Existem ainda os defensores que pontuam o caráter de exceção da proibição da vaquejada em relação a outros esportes de mesmo teor. De fato, os argumentos utilizados para tal encaixariam-se perfeitamente para proibir o rodeio, a gineteada sulista, provas de laço e outras atividades envolvendo animais. Proibir somente a vaquejada pode parecer inicialmente um ato com tons xenofóbicos em relação ao Nordeste brasileiro, mas é válido ressaltar que a decisão partiu por conta da análise de uma lei cearense, que transforma o esporte em patrimônio cultural e imaterial do estado. Foi essa a Lei, e portanto a interpretação para outras esferas do País, que foi julgada como inconstitucional. Paradoxalmente, o início da proibição se deu através de uma lei pró-vaquejada.

Na última semana, centenas de pessoas acamparam em Brasília pedindo a mudança da decisão do STF, imbuídas principalmente de argumentos econômicos. A Associação Brasileira de Vaquejadas estima que os eventos movimentam mais de 700 milhões de reais, gerando cerca de 750 mil empregos diretos e indiretos. Cidades como Alto Sereno – BA e Itapebussu – CE tem suas economias fortemente dependentes da atividade. Em um cenário de crise na região mais pobre do País, é de grande importância levar isso em consideração.

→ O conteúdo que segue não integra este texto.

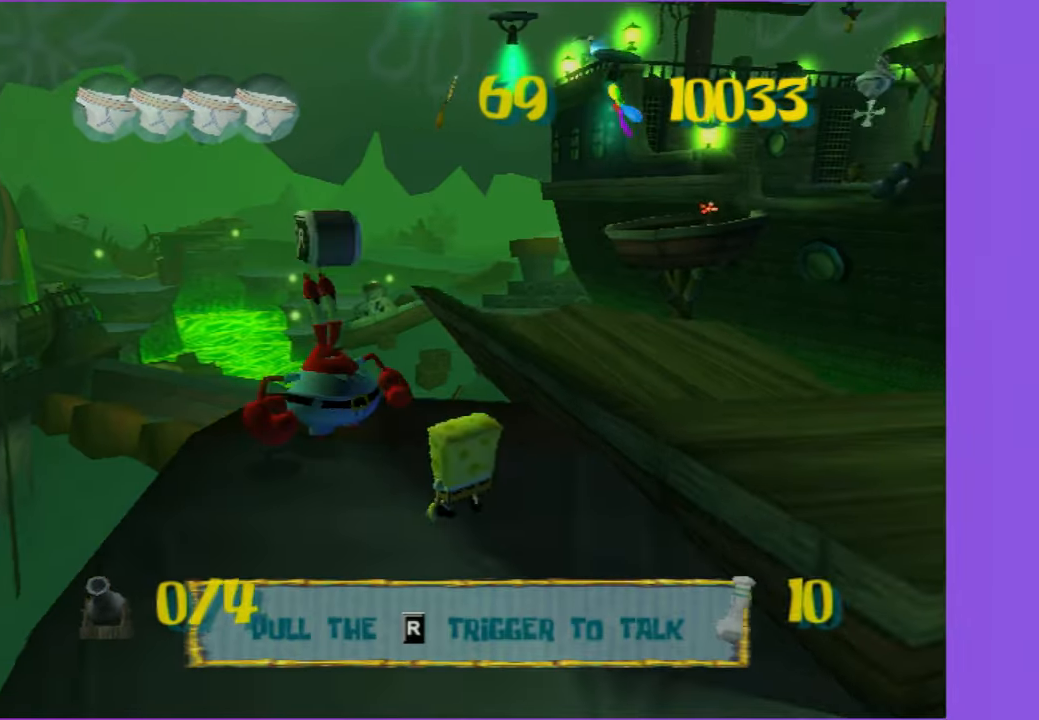
{"buttons": [], "left_stick": "up", "right_stick": "center", "events": [[34, "left_stick", "up-right"], [84, "right_stick", "left"], [150, "left_stick", "right"], [484, "left_stick", "up"], [500, "right_stick", "center"]]}
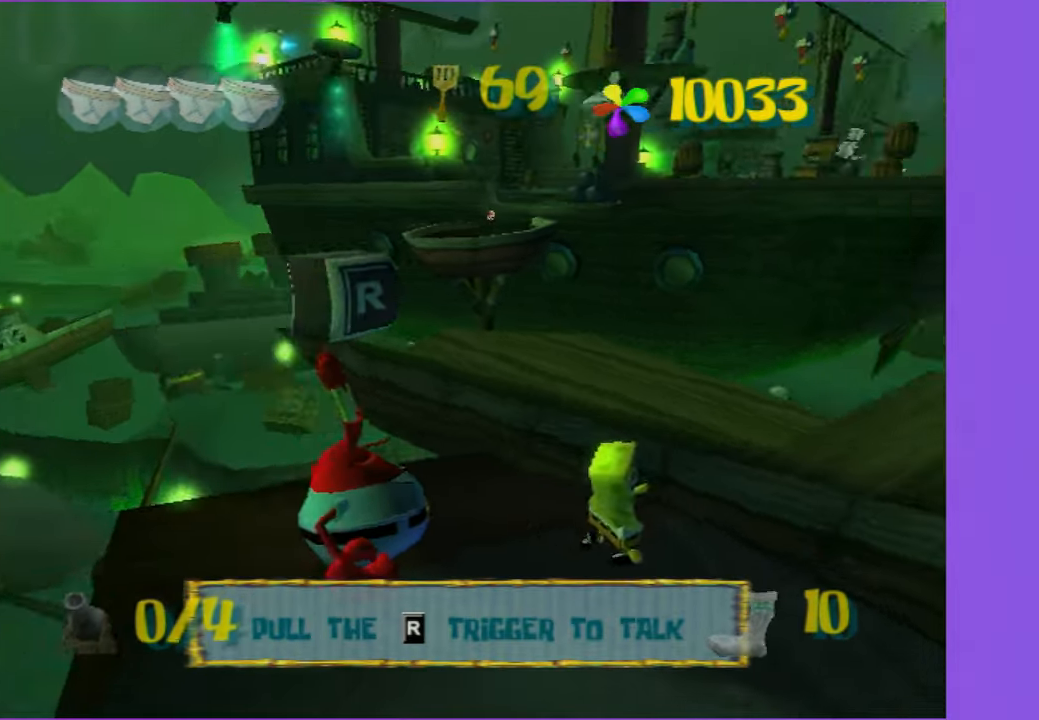
{"buttons": [], "left_stick": "center", "right_stick": "center", "events": [[184, "B", "down"], [200, "L2", "down"], [267, "B", "up"], [284, "left_stick", "center"], [300, "L2", "up"]]}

Diante de tantas variáveis, o que decidir? Que princípios éticos seguir? O da proteção animal incondicional? O do direito a manifestações culturais? O da estabilidade econômica de municípios pobres? São escolhas que dependem muito do contexto social de cada grupo e que certamente ainda terão muitos fatores a serem discutidos. Particularmente, eu não compactuo com a ideia de que a minha diversão possa ser dependente de qualquer sofrimento animal, apesar de compreender as questões evolutivas associadas a isso. Entretanto, pela existência de fatores sociais tão complexos, vejo com bons olhos a possibilidade de regulações cada vez mais restritas e que caminhem para uma extinção mais gradual do que abrupta, para que impactos econômicos e culturais não sejam sofridos de forma tão drástica. De todo modo, é preciso entender que culturas evoluem e, pelo andar da carruagem, essa carruagem muito em breve não será puxada por bois.